Bir canlıyı tehlikelere açık bir duruma düşürmek hukuken suç. Fakat kendisi ve ailesi hayatta kalabilsin diye riskleri göze almak zorunda olan Melisa gibi milyonlarca insan var Türkiye’de. Bunun yetersiz sosyal politikaların, yerel hizmetlerin sonucu ve bir düzen sorunu olduğunu gizlemek ve her kesimden insanın bakışının yönünü değiştirmek için Melisa’nın anneliğini, hatta üstü kapalı olarak ahlakını sorgulamak acımasızca.

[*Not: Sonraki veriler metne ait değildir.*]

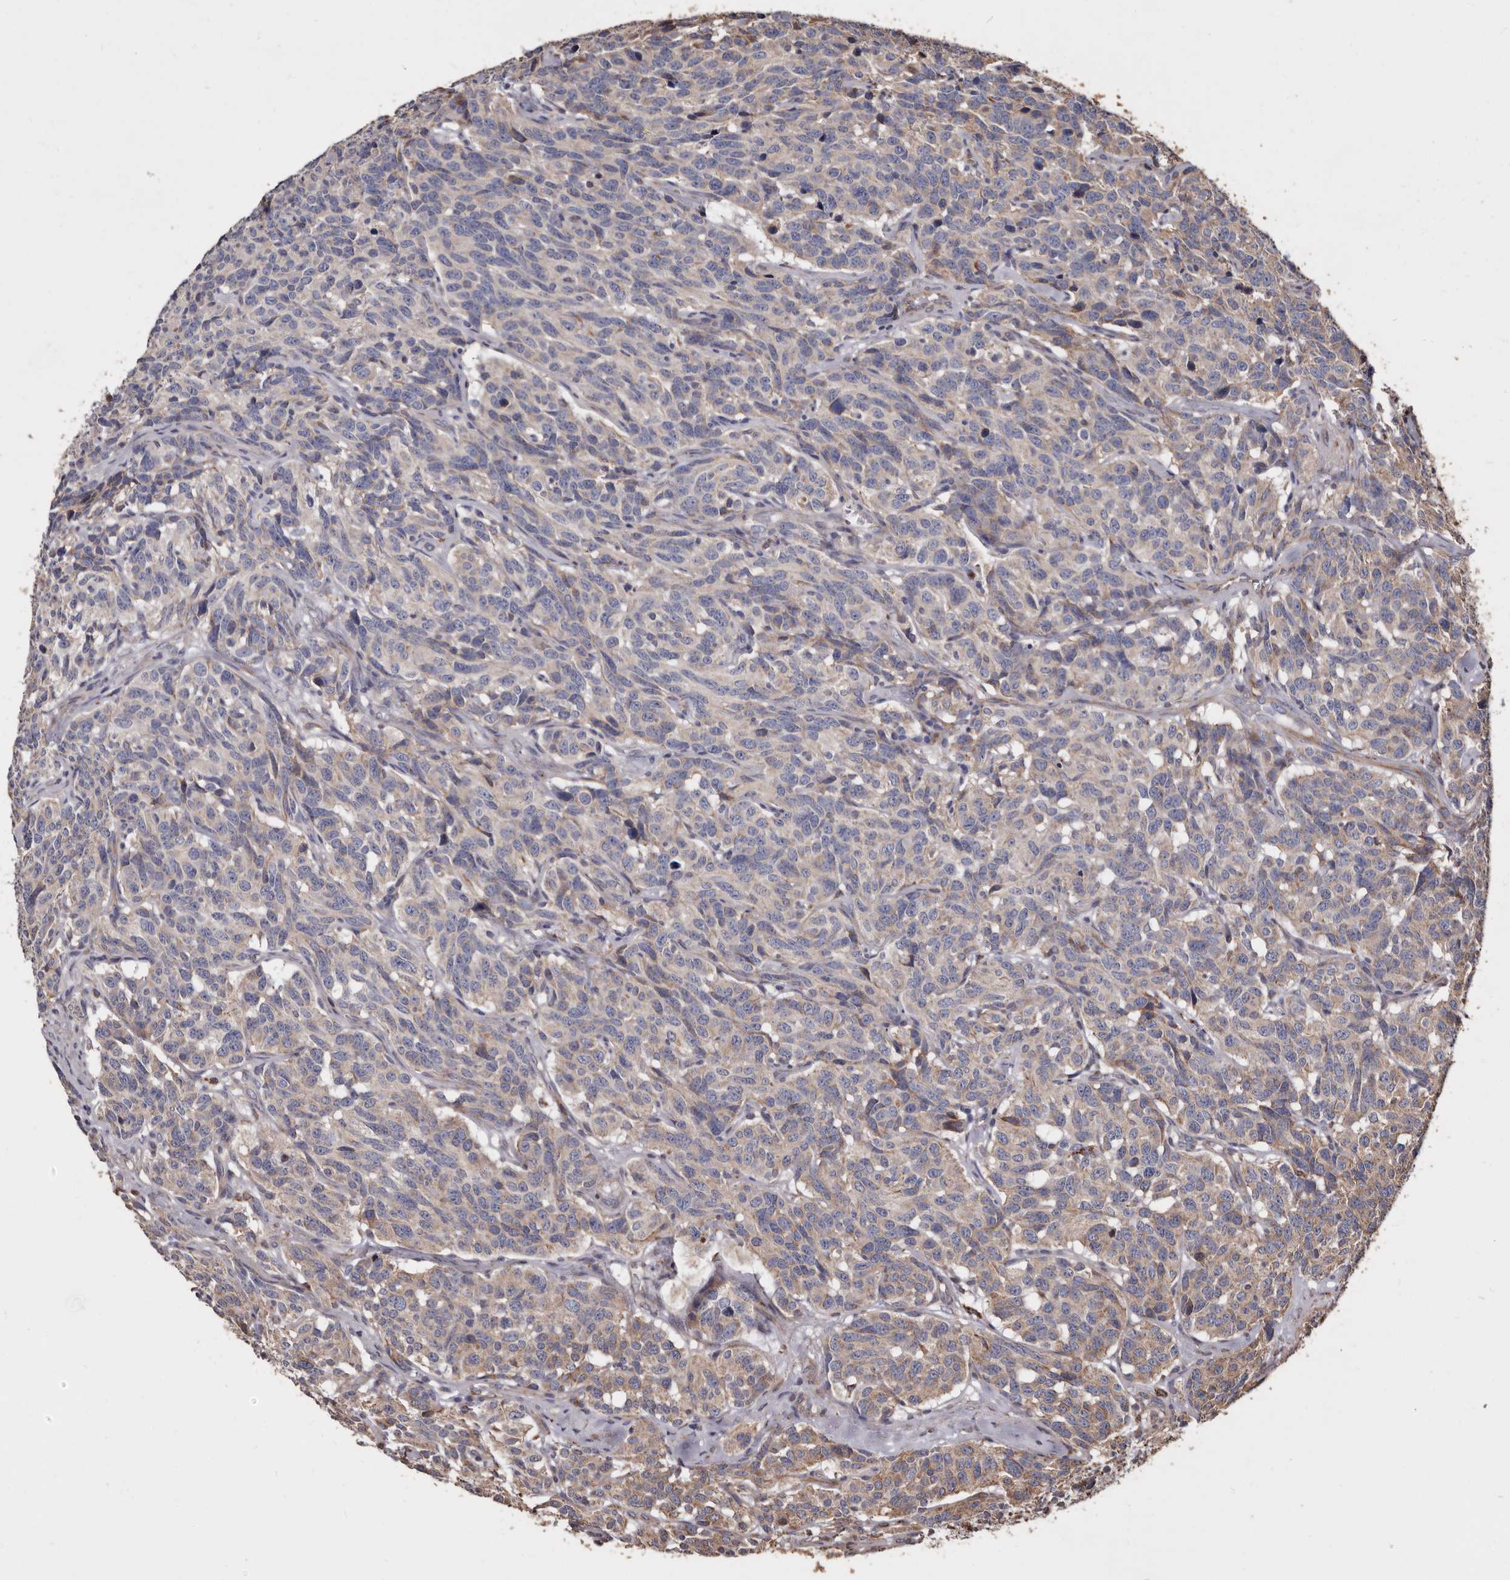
{"staining": {"intensity": "moderate", "quantity": "<25%", "location": "cytoplasmic/membranous"}, "tissue": "carcinoid", "cell_type": "Tumor cells", "image_type": "cancer", "snomed": [{"axis": "morphology", "description": "Carcinoid, malignant, NOS"}, {"axis": "topography", "description": "Lung"}], "caption": "IHC of human carcinoid (malignant) exhibits low levels of moderate cytoplasmic/membranous positivity in approximately <25% of tumor cells.", "gene": "OSGIN2", "patient": {"sex": "female", "age": 46}}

Melisa 27 yaşında. 5 yılda 5 çocuk doğurmuş. Her yıla bir çocuk düşüyor yani. İnsanın bedenini olduğu kadar ruhunu da zorlayan bir tecrübe. Kocası hırsızlıktan hapiste. Kim bilir ne zamandan beri? İzmir’de gecekondu mahallesi bile denemeyecek bir bölgede, sanayi sitesine yakın ormanlık bir alanda, tek tük evlerin bulunduğu bir yerde yaşıyorlar. Bakımsızlıktan dökülen bir ev. Melisa hurda toplayıp satarak yalnız bir anne olarak hayatta kalmaya çalışıyor. Hani hepimizin çocukluğunda olduğu gibi, kardeşler birbirlerine baksın, oyalasın da anne biraz ferahlasın, diyecek olsak, o da mümkün değil. Çünkü en büyüğü 5 yaşında. Zaten hakkaniyetli de değil böylesi. Neden bir kardeşin sorumluluğu diğerinin üzerinde olsun? Yapılan birbiriyle tutarsız haberlerden anlaşılabildiği kadarıyla, ailesi hayatta ama onlarla çok seyrek görüşüyor. Böyle olması da kaçınılmaz. Bir büyük şehirde, şehrin epey dışındaki evinizden bazıları kucakta olan 5 çocukla, toplu taşım kullanarak nereye gideceksiniz? Melisa’nın evinin sanayi sitesine yakın bu metruk bölgede olması, muhtemelen onun hurda toplayıp satması sebebiyle taktiksel bir tercih. Ya da mecburiyet. Ne çok insanın, özellikle de bakım emeğinden sorumlu tutulan kadınların yaşam alanlarının koşulların, ailenin dayatmasıyla belirlendiğini, mekânsal hareketliliklerinin ne kadar kısıtlı olduğunu düşünsenize.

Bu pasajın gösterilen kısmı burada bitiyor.